Member of the Provincial Assembly of Khyber Pakhtunkhwa
- Incumbent
- Assumed office 29 February 2024
- Constituency: PK-52 Swabi-IV

Personal details
- Born: Swabi District, Khyber Pakhtunkhwa, Pakistan
- Party: PTI (2024-present)
- Relations: Shahram Khan Tarakai (brother) Mohammad Ali Tarakai (uncle) Usman Khan Tarakai (uncle) Murtaza Khan (cousin)
- Parent: Liaqat Khan Tarakai (father)

= Faisal Khan Tarakai =

Pakistani politician

Faisal Khan Tarakai is a Pakistani politician from the Swabi District who is currently serving as the Minister of Elementary & Secondary Education for Khyber Pakhtunkhwa in the PTI-led Gandapur ministry. He is notably the brother of ex-minister Shahram Khan Tarakai and is currently serving as a member of the Provincial Assembly of Khyber Pakhtunkhwa from PK-52 Swabi-IV since February 2024.

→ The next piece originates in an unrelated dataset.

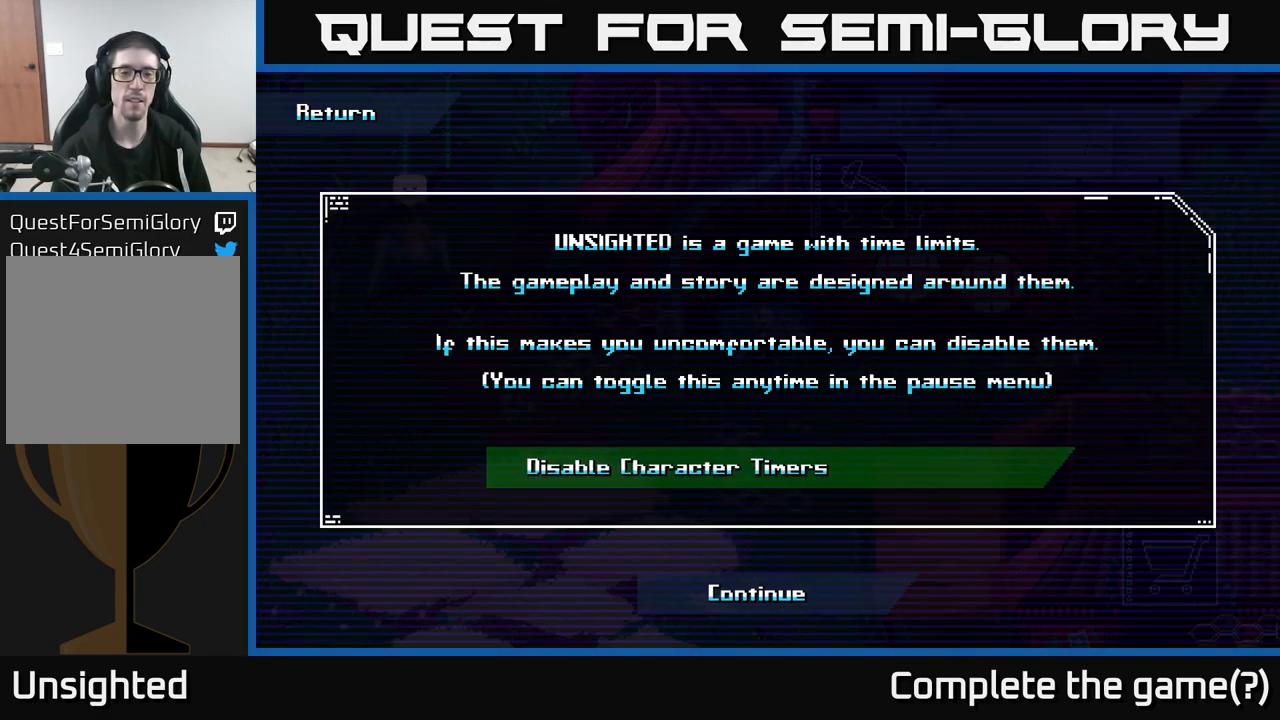
{"buttons": [], "left_stick": "center", "right_stick": "center", "events": []}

== Early life and education ==
Faisal Khan Tarakai was born on 1 January 1979 in the Swabi District of Khyber Pakhtunkhwa. His father is Liaqat Khan Tarakai, while his family, the Tarakai family is an influential political family, including his brother ex-Minister Shahram Khan Tarakai. He received a Bachelor of Science in Marketing Management Degree and is also a businessman. He worked for several public welfare trusts owned by his family.

== Political career ==

=== Electoral history ===
He contested the 2024 Khyber Pakhtunkhwa provincial elections as a Pakistan Tehreek-e-Insaf-backed Independent candidate from PK-52 Swabi-IV. He secured 42,269 votes while the runner-up was Touseef Ijaz of ANP who secured 23,317 votes. Upon his victory, he was selected to be Minister of Elementary and Secondary Education of Khyber Pakhtunkhwa in the cabinet of Chief Minister Ali Amin Gandapur by Imran Khan.

=== Education Minister ===
While serving as Minister of Elementary and Secondary Education for Khyber Pakhtunkhwa he launched an enrollment drive for out-of-school kids. He claimed the first phase enrolled a record 119,900 children, while a target of 0.3 million had been set for the second phase which was launched in September 2024.

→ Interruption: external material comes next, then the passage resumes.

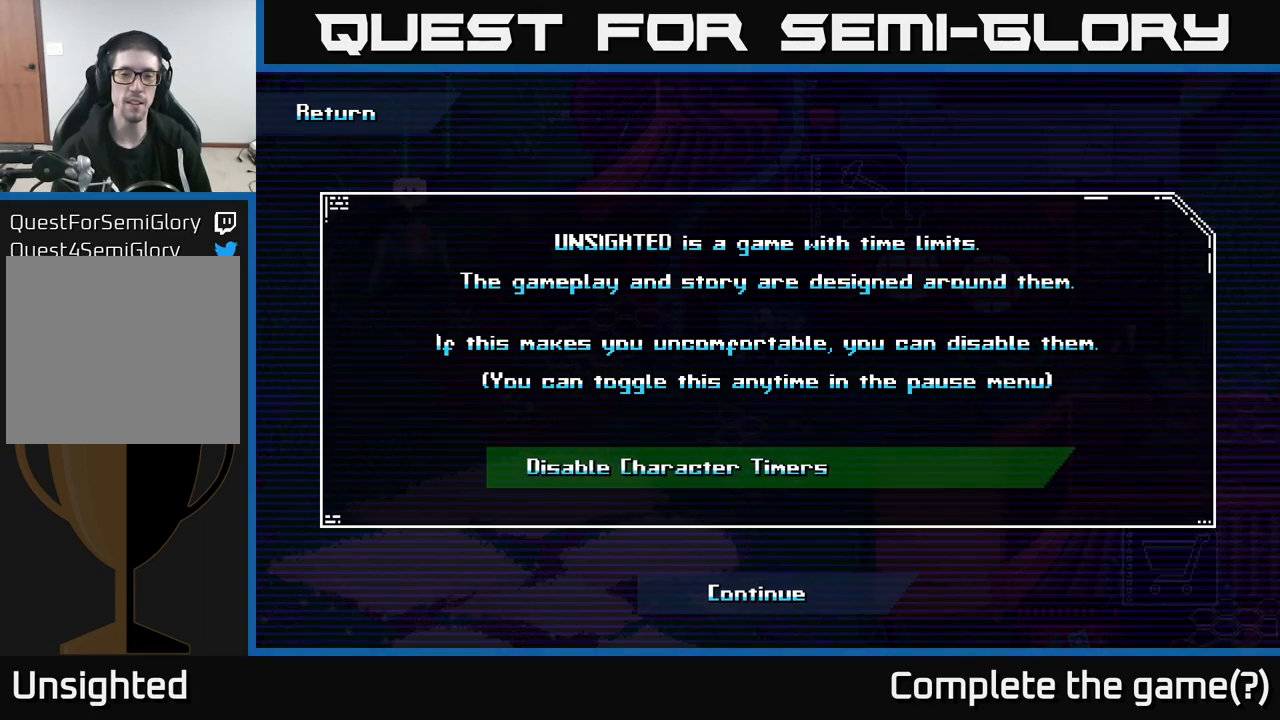
{"buttons": [], "left_stick": "center", "right_stick": "center", "events": []}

He claimed the provincial government was setting up 400 community schools to selected districts in Khyber Pakhtunkhwa under the Human Capital Investment Project. Faisal stated that over 26,000 boys and girls would be enrolled in these community schools while 500 early age classes would also be established in which a planned 32,000 more kids would be enrolled.

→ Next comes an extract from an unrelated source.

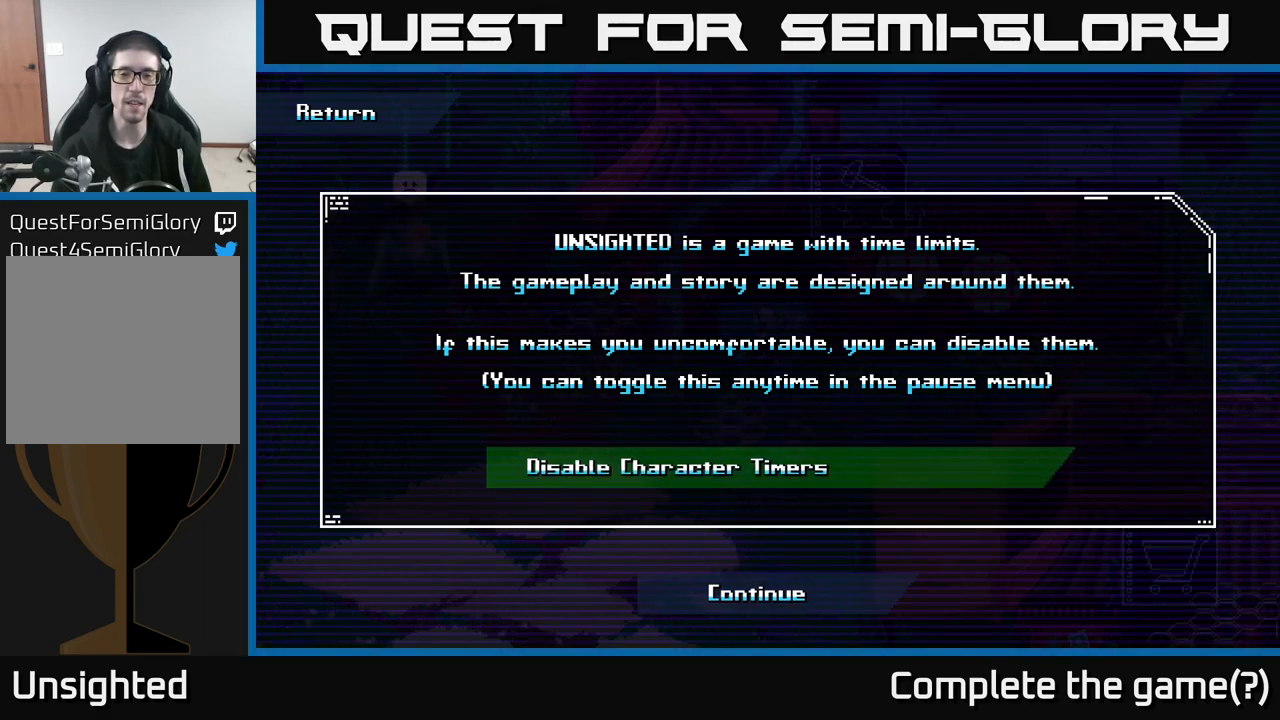
{"buttons": [], "left_stick": "center", "right_stick": "center", "events": []}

The government has also seen the beginning of e-transfer policy being used for teachers. The Khyber Pakhtunkhwa government also started a program to provide free meals to primary school students. According to an official communique, the Education Department launched several “pivotal” projects to provide educational infrastructure, leading to a significant increase in literacy.

A January 2025 report by The Express Tribune stated that the province's education system was “in doldrums” with millions of kids out of school working in child labor. Dr Muhammad Uzair, an assistant professor at the University of Peshawar stated that "The K-P Education Department has not achieved any significant education development goals in 2024. Teachers in elementary and secondary education were on the roads demanding promotions while classes were mostly boycotted."